Il segno parrebbe essere la costante atta a legare e tenere concettualmente insieme i tre piani in cui il percorso espositivo si snoda: la progressione del fruitore in questa foresta di segni, oltre che del contatto visivo diretto con le opere, si nutre della riflessione sulla loro genesi e gestazione, anche con l’ausilio delle nuove tecnologie, coerentemente alla tendenza ad ibridare i linguaggi, da sempre propria dell’artista marchigiano. Tra Cucchi passo a uno (2012), video realizzato in stop-motion, prodotto e animato con la tecnica della claymotion su direzione di Maurizio Finotto e realizzato in collaborazione con gli studenti dell’Accademia di Belle Arti di Bologna, e Cuccchi (2021), videogioco che riproduce digitalmente l’archivio dell’artista, creando ambientazioni strutturate in dieci livelli a partire dalle opere di Cucchi stesso, realizzato da Alessandro Cucchi, Juliàn Palacios e Fantastico Studio, ci si ritrova catapultati in un universo segnico, e si scandagliano tematiche onnipresenti nella produzione dell’artista.

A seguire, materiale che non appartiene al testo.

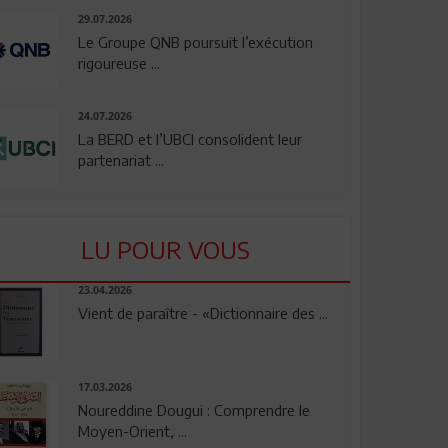
29.07.2026
Le Groupe QNB poursuit l’exécution
rigoureuse ...
24.07.2026
La BERD et l’UBCI consolident leur
partenariat ...
LU POUR VOUS
23.04.2026
Vient de paraître - «Dictionnaire des ...
17.03.2026
Noureddine Dougui : Comprendre le
Moyen-Orient, ...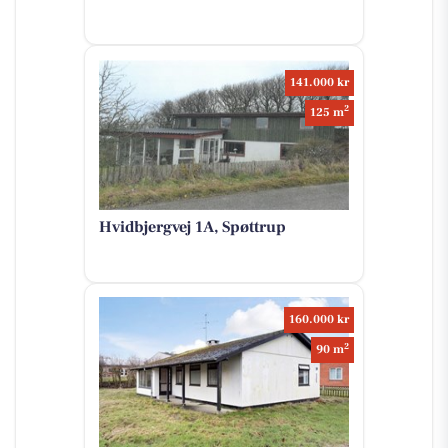
141.000 kr
2
125 m
Hvidbjergvej 1A, Spøttrup
160.000 kr
2
90 m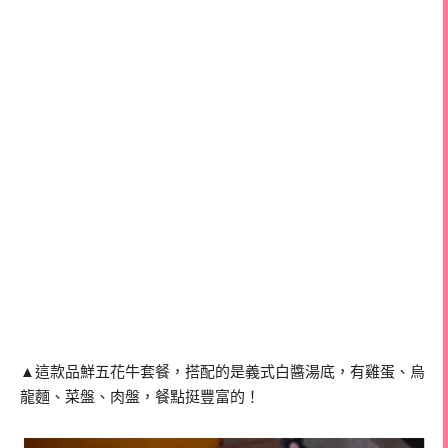
▲這款品鮮五花牛套餐，搭配的是義式白醬湯底，有雞蛋、烏
龍麵、菜盤、肉盤，餐點挺豐富的！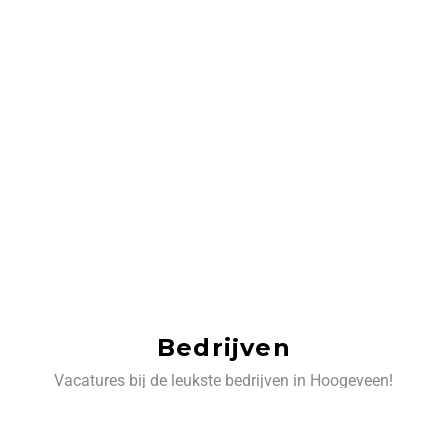
Bedrijven
Vacatures bij de leukste bedrijven in Hoogeveen!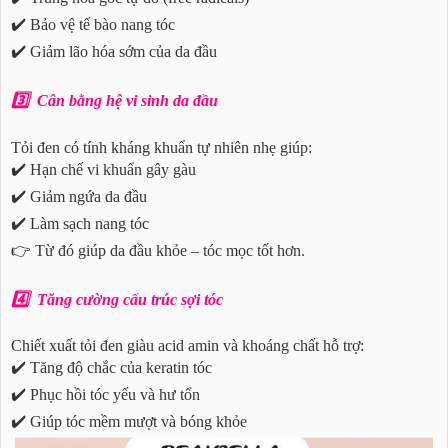
✔️ Bảo vệ tế bào nang tóc
✔️ Giảm lão hóa sớm của da đầu
3️⃣ Cân bằng hệ vi sinh da đầu
Tỏi đen có tính kháng khuẩn tự nhiên nhẹ giúp:
✔️ Hạn chế vi khuẩn gây gàu
✔️ Giảm ngứa da đầu
✔️ Làm sạch nang tóc
👉 Từ đó giúp da đầu khỏe – tóc mọc tốt hơn.
4️⃣ Tăng cường cấu trúc sợi tóc
Chiết xuất tỏi đen giàu acid amin và khoáng chất hỗ trợ:
✔️ Tăng độ chắc của keratin tóc
✔️ Phục hồi tóc yếu và hư tổn
✔️ Giúp tóc mềm mượt và bóng khỏe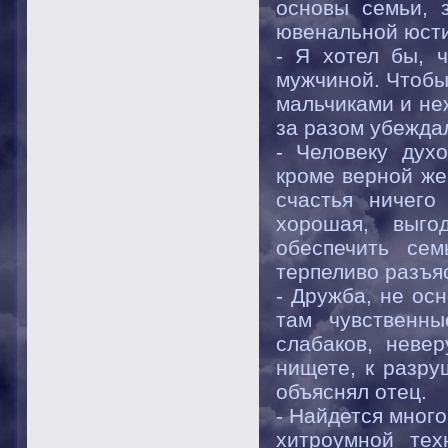
основы семьи, 
ювенальной юст
- Я хотел бы, 
мужчиной. Чтобы
мальчиками и не
за разом убежда
- Человеку дух
кроме верной же
счастья ничего
хорошая, выго
обеспечить се
терпеливо разъя
- Дружба, не ос
там чувственны
слабаков, неве
нищете, к разру
объяснял отец.
- Найдется мног
хитроумной тех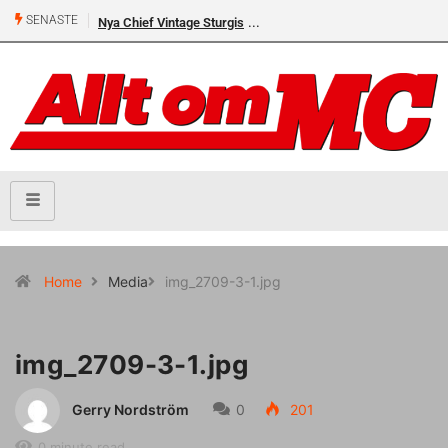
SENASTE
Nya Chief Vintage Sturgis
Home
Media
img_2709-3-1.jpg
img_2709-3-1.jpg
Gerry Nordström
0
201
0 minute read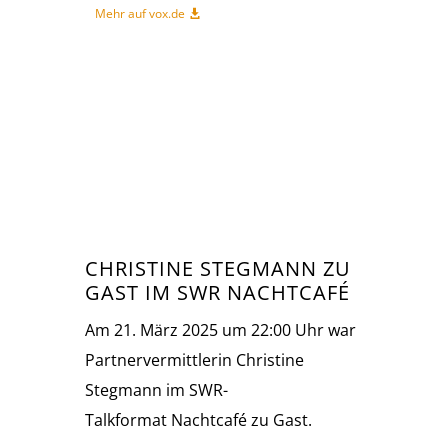
Mehr auf vox.de
CHRISTINE STEGMANN ZU
GAST IM SWR NACHTCAFÉ
Am 21. März 2025 um 22:00 Uhr war
Partnervermittlerin Christine
Stegmann im SWR-
Talkformat Nachtcafé zu Gast.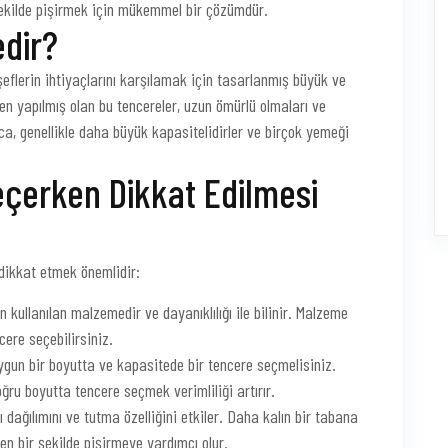
şekilde pişirmek için mükemmel bir çözümdür.
edir?
şeflerin ihtiyaçlarını karşılamak için tasarlanmış büyük ve
ten yapılmış olan bu tencereler, uzun ömürlü olmaları ve
ıca, genellikle daha büyük kapasitelidirler ve birçok yemeği
eçerken Dikkat Edilmesi
dikkat etmek önemlidir:
kullanılan malzemedir ve dayanıklılığı ile bilinir. Malzeme
cere seçebilirsiniz.
ygun bir boyutta ve kapasitede bir tencere seçmelisiniz.
ğru boyutta tencere seçmek verimliliği artırır.
sı dağılımını ve tutma özelliğini etkiler. Daha kalın bir tabana
n bir şekilde pişirmeye yardımcı olur.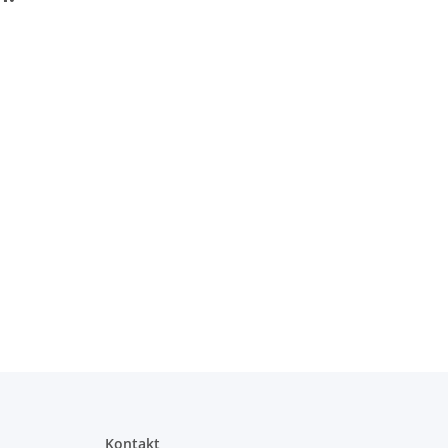
Kontakt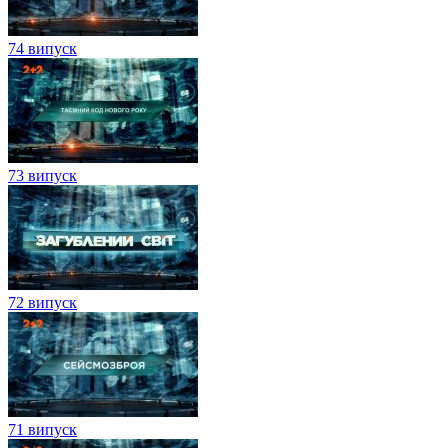
74 випуск
73 випуск
72 випуск
71 випуск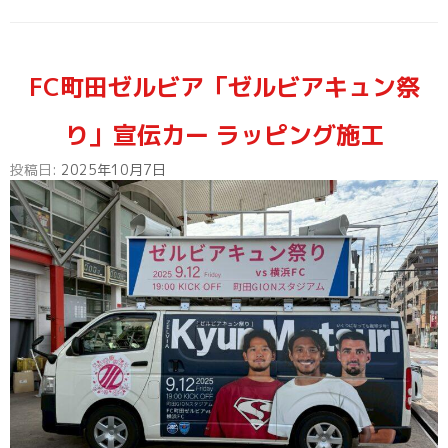
FC町田ゼルビア「ゼルビアキュン祭
り」宣伝カー ラッピング施工
投稿日:
2025年10月7日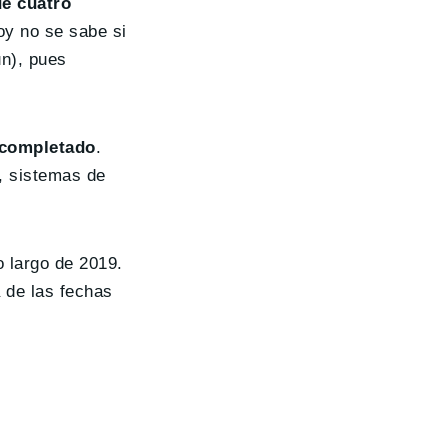
de cuatro
hoy no se sabe si
un), pues
e completado
.
a, sistemas de
o largo de 2019.
 de las fechas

Nelle opere di Cucchi, infatti, circa 50 tra disegni, dipinti e sculture, realizzate tra 1978 e 2023, il simbolo regna sovrano: ogni segno rimanda ad altro, è fitto di corrispondenze, e si fa contraltare e metafora di qualcosa di più ampio, invitando a considerare il reale nel suo insieme. Un mondo onirico, quello dell’artista originario di Morro d’Alba, che tanto ha saputo cogliere dell’atmosfera della sua regione nativa, dove paesaggio e morte si fondono costantemente, imprimendo nella natura una moltitudine infinita di enigmi metafisici. Nel mondo di Cucchi, infatti, storia e leggenda si incontrano, così come i ricordi personali sfumano in quelli più ampi e intricati della memoria collettiva, ricreando un mondo poetico espresso tramite le immagini. L’arte, del resto, per Cucchi è punto mediano tra mito e realtà, momento dialettico luminale in cui il segno, non mera creazione umana, ma desunta dal paesaggio, si palesa, portando alla luce valenze archetipiche profonde ed universali, che aspettano solo di essere dissepolte, traghettate a nuova vita, ad ammiccare agli sguardi dei passanti in un mondo oramai privo dell’adeguata capacità ermeneutica per comprenderle. Questo processo, tuttavia, nell’arte di Cucchi, e gli ultimi dieci anni di attività esposti in mostra lo confermano, non è meramente intellettuale o gnoseologico, ma mantiene un forte legame con l’essere, con i suoi scheletri e i suoi mostri, ma anche le sue creature, i suoi animali.

La visione del mondo non è certamente idilliaca: è Cucchi stesso a dichiarare che l’arte ha bisogno di segni, non sogni: un universo duro per certi versi, ma che si fregia del merito di ricordare agli artisti contemporanei che l’importante è fare. Fare arte. Esprimere il segno, al di là di qualsiasi costruzione filosofeggiante, perché il segno è così potente che riesce a parlare da solo, a comunicare da sé, condensando nella sua cratofanica manifestazione tutta l’energia, fisica e psichica, di cui abbisogna per essere tale, senza la zavorra di orpelli manieristici o retorici che, anzi, andrebbero a diminuirne la portata. Ancora una volta: occorrono segni, non sogni.